Although the musician worried that audiences would respond negatively to his use of Navajo in a rock song, that hasn’t happened. “There’s a lot of surprise when people hear it. But when people understand that I’m singing it as authentically as I can, and not just mimicking words, they catch on to that.”

As the band’s awards acknowledge, the song has gained a following beyond those who speak the language. “Not being Navajo, I don’t understand the words completely,” says Garcia, “but I understand his message. You feel what he has to say.”

The band members tease Garcia, the newest and youngest member of the band, as though he were a little brother—they snarkily describe his day job as “being a twenty-something”—but the members also acknowledge that he’s a focused, heavy-hitting drummer who has completed their sound puzzle.

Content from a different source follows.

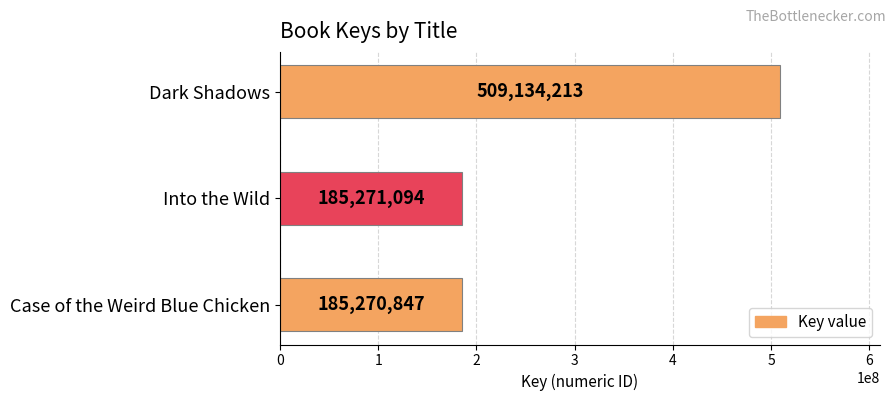

Is it true that the value at Case of the Weird Blue Chicken is 281634504?

False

Saving Damsels is a band’s band, equally appreciated by everyday listeners and fellow musicians. Eric Owens, a longtime friend of the group and the bass player for the Jir Project and the Eric Owens Project, says, “Joe Pacheco is really rock-solid. Chuck Hawley will use some wild effects on his guitar, then turn around and play a mandolin. Douglas is a multi-instrumentalist who has added background vocals. It gives them incredible versatility.”

These days, Saving Damsels is back at Frogville Studios, in Santa Fe. Palmer’s producing their next album, in progress as time and funds allow. Tracks include “Me & the 99,” a socioeconomic lament inspired by the Occupy movement and set to a Jamaican dancehall beat and Pink Floyd–esque guitar work. The fusion may seem unlikely, but this self-described “Native soul rock band” revels in being unpredictable.

“I’ve watched them solidify their musical language,” says Palmer. “I really see them getting more creative. They go out on more limbs now. J. J. is really comfortable with the band and what it does. At first he was driving the band; now he’s riding it.”